Он некоторое время пристально смотрел на меня. Его глаза горели как угольки. Он, должно быть, не спал уже много ночей. Но он ничего не ответил мне.

– Наше путешествие скоро закончится, – сказал я, движимый непонятным желанием успокоить его. – Завтра мы будем в Ворчестере, а оттуда тебя отвезут в Кейптаун.

– Да, – сказал он. – Наконец-то я попаду в Кейп.

– Но ты же был там, – сказал я, – в прошлом году, когда сбежал с фермы.

Он промолчал.

– Почему ты тогда вернулся?

– Я должен был вернуться.

– Как же ты был глуп, Галант! – вскричал я, выведенный наконец из себя.

– Кто ты такой, чтобы говорить мне это? – сказал он. – Ты спишь со свиньями.

В ярости я схватил сук и ударил его по лицу. Тонкая темная струйка крови потекла из его левого глаза по щеке. Он не сделал попытки смахнуть ее связанными руками. Мне поневоле стало стыдно.

– Прости меня, – пробормотал я. – Но ты не имеешь права издеваться надо мной.

– Мои руки осквернены, – сказал он. – Но и ваши тоже. Мы равны. И все же именно вы ведете меня в суд, чтобы они убили меня. Вот она, ваша законность.

– Тут большая разница, – горячо возразил я, – между убийством и… – Я запнулся.

Он только пожал плечами.

То был наш последний разговор.

Потом уже все шло своим чередом. И сейчас, когда все позади, когда истина установлена и правосудие свершилось, когда одни казнены и другие посажены в тюрьму, мы можем идти по домам, неся единственную ношу – бремя истории.

Мне больше нечего добавить.
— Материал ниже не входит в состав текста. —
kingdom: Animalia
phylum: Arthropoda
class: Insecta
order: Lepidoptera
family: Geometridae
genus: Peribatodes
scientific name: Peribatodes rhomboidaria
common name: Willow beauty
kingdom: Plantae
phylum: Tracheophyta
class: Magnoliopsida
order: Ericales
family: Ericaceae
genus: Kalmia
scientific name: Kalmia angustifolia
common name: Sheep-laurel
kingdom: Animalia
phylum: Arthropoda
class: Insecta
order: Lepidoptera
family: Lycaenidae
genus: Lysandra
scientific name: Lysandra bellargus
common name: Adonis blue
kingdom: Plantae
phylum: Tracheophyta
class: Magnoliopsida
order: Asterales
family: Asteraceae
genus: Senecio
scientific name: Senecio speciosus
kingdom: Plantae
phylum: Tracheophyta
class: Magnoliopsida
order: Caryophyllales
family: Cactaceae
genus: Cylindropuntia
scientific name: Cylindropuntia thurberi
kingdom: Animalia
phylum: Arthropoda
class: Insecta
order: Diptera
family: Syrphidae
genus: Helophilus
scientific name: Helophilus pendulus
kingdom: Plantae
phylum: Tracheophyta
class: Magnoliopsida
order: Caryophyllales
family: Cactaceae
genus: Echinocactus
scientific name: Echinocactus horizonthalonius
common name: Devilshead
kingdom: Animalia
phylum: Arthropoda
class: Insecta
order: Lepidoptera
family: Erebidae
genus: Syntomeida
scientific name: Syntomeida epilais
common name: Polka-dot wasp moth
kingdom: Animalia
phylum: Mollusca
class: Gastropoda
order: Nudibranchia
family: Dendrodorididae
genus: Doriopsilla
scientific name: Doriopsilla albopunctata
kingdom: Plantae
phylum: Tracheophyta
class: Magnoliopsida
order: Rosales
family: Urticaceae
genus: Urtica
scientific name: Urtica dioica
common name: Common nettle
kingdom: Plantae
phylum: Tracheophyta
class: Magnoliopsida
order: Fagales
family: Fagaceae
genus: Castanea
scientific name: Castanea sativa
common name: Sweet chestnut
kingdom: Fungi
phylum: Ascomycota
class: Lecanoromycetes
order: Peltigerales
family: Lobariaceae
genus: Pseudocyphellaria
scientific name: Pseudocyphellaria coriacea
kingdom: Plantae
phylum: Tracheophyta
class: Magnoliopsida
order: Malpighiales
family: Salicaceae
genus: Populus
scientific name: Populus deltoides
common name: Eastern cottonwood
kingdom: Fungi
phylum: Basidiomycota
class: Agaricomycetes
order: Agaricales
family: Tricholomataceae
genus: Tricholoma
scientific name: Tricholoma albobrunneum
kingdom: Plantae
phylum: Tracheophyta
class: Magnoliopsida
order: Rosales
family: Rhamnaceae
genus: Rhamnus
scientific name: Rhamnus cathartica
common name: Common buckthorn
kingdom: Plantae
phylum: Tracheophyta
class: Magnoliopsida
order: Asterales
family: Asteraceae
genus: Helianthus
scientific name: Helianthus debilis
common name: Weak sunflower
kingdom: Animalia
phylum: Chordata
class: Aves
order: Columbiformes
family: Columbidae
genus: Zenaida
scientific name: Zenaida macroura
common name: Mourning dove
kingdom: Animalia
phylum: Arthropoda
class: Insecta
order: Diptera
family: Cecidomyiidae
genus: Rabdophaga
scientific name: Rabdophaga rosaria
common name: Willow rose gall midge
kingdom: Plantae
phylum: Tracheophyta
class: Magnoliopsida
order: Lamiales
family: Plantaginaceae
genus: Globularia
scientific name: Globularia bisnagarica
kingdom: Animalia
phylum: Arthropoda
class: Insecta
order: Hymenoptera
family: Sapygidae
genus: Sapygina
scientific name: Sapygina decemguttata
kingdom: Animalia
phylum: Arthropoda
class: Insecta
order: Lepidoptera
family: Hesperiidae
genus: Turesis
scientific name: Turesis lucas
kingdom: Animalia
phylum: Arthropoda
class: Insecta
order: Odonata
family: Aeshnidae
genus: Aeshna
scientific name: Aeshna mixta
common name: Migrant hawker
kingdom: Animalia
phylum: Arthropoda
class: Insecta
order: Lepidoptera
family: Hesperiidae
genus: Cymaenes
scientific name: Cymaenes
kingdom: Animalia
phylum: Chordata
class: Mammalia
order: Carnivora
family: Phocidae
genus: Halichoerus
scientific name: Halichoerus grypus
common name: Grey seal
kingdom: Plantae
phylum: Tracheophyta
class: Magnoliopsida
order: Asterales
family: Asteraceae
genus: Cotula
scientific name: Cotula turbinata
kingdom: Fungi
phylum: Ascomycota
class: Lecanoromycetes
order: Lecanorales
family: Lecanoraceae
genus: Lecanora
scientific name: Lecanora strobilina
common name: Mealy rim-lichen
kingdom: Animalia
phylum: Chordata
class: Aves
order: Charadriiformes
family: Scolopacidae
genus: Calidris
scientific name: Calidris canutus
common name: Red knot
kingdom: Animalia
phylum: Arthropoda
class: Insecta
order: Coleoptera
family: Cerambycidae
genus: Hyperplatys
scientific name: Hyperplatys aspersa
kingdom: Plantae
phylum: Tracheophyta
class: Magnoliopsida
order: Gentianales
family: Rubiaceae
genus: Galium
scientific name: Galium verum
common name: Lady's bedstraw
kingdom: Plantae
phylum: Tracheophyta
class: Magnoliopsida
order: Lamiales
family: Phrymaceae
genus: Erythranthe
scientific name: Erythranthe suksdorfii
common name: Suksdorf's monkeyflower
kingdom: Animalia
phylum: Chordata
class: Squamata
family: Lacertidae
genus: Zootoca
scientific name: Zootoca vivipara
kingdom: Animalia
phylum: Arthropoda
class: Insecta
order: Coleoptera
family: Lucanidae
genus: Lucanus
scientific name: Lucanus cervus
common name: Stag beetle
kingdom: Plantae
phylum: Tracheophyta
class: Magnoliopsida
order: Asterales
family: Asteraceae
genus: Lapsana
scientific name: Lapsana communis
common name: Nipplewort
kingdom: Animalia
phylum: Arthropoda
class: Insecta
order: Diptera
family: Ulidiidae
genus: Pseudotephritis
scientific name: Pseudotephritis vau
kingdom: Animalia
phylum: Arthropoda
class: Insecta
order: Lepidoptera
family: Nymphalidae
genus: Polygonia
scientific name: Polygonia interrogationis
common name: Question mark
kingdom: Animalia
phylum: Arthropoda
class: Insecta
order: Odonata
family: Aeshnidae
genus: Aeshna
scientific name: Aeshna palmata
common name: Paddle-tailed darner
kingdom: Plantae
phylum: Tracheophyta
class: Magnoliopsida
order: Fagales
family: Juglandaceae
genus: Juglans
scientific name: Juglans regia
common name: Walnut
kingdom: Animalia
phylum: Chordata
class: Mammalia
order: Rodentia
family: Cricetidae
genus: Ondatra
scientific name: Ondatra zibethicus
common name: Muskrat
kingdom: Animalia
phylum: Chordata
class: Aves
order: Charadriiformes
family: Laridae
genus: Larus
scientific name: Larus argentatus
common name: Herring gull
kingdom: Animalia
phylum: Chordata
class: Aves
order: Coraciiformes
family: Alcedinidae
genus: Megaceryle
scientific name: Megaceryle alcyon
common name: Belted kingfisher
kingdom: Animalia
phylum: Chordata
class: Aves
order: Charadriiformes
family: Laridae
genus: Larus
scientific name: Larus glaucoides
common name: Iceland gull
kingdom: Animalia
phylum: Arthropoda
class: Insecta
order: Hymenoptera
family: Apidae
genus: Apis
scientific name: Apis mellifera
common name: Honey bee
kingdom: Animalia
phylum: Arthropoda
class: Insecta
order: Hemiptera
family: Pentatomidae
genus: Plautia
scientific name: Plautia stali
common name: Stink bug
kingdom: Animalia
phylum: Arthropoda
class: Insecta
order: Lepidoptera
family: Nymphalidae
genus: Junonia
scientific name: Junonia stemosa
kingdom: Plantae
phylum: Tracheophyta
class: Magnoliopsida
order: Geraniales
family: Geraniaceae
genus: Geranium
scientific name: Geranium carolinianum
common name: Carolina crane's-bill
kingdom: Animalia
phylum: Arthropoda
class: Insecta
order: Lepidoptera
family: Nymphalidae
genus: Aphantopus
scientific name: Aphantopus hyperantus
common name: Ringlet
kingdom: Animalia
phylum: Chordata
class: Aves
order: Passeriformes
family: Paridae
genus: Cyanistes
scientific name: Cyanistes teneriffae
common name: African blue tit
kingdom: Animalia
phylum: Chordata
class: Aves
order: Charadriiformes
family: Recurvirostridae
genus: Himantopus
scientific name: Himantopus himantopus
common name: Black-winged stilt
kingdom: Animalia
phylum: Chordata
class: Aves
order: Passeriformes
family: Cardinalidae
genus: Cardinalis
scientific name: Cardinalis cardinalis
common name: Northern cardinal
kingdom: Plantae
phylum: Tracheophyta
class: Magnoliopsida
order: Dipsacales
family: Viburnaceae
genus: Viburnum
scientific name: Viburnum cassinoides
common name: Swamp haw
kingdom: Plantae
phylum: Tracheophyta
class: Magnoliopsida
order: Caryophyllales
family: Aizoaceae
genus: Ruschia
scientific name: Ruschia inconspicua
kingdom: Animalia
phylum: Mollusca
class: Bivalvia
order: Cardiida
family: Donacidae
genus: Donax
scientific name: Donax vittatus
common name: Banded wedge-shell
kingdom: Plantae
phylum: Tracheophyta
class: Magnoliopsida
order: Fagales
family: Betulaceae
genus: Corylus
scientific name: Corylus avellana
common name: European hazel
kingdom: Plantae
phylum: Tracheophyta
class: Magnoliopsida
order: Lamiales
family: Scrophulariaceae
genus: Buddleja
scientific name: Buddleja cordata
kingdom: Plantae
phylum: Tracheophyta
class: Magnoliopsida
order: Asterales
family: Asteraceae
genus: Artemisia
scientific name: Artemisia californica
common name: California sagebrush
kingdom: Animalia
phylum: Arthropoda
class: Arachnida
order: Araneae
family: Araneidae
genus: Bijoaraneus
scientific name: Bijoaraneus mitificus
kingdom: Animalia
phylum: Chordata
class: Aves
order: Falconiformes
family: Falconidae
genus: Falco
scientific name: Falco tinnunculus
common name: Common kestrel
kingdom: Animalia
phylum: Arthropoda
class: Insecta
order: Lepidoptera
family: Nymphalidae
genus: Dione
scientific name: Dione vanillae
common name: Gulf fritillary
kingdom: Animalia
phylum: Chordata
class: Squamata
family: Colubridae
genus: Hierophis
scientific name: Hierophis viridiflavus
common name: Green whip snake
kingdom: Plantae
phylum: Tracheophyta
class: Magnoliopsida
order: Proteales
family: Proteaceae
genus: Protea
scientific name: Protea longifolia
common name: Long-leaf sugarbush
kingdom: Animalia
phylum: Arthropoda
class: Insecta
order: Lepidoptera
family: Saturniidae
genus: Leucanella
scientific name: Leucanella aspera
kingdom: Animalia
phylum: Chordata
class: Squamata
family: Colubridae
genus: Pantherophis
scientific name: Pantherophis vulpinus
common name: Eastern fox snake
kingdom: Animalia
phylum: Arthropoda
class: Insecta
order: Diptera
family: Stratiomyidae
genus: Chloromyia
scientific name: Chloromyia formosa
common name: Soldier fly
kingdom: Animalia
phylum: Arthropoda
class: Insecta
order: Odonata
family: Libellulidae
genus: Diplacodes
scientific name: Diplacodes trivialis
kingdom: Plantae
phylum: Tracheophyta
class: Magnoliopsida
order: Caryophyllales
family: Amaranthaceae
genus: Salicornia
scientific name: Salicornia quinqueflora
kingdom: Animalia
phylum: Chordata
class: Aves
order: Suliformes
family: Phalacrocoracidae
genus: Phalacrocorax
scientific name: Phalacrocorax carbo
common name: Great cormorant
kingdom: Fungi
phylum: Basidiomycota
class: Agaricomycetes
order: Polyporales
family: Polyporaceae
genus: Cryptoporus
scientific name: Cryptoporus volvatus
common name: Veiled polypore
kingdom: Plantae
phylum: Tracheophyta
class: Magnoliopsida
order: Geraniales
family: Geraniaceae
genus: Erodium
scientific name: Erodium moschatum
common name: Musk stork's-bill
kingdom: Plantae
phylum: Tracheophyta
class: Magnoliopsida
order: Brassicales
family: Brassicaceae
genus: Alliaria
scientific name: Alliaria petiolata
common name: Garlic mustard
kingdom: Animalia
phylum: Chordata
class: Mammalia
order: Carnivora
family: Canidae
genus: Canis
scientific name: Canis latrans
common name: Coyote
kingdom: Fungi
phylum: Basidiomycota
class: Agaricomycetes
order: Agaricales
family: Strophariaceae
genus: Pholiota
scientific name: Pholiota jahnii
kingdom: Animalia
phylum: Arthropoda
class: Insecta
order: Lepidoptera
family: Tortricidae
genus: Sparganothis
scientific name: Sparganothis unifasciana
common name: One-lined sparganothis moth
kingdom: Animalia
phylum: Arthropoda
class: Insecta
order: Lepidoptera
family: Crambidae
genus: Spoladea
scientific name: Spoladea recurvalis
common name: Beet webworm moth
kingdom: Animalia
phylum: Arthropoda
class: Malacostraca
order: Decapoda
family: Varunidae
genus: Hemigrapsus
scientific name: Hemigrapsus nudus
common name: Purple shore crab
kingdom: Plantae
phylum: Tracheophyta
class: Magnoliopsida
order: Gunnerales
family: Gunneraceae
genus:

Это все правда, только правда, и ничего, кроме правды, и иначе быть не может.

Тейс

И тогда Галант влепил мне затрещину, от которой я сел на задницу.

– Я-то думал, что могу положиться на тебя, – сказал он. – Ну что ж, если ты наделал в штаны от страха, можешь проваливать.

Вот это и убедило меня идти с ним.

Пока мы говорили о том, что должно произойти, я был на его стороне. И только в ту ночь, когда мы наконец услышали, как лошадь Абеля приближается к хижинам, я вдруг испугался. Неожиданно я понял, что разговоры кончились – нас ждало настоящее дело. Вот почему я сказал:

– Ты и вправду уверен, что мы сумеем сделать это? Ведь мы разожжем огонь. А огонь обжигает.

– Что ты знаешь про огонь? – спросил Галант. – Нужно сначала обжечься.

– Тогда будет слишком поздно.

Тут он и дал мне оплеуху, а Абель плюнул в меня. И только много времени спустя, когда огонь уже угас, когда я вернулся из Кару и отыскал Галанта в горах и отряд настиг нас – я причинил им немало неприятностей, прежде чем они наконец отобрали мое ружье и избили меня, – я снова заговорил с ним про это; но к тому времени он сильно изменился. Действительно ли такой огонь чего-то стоит, спросил я его, если он просто сгорает сам по себе?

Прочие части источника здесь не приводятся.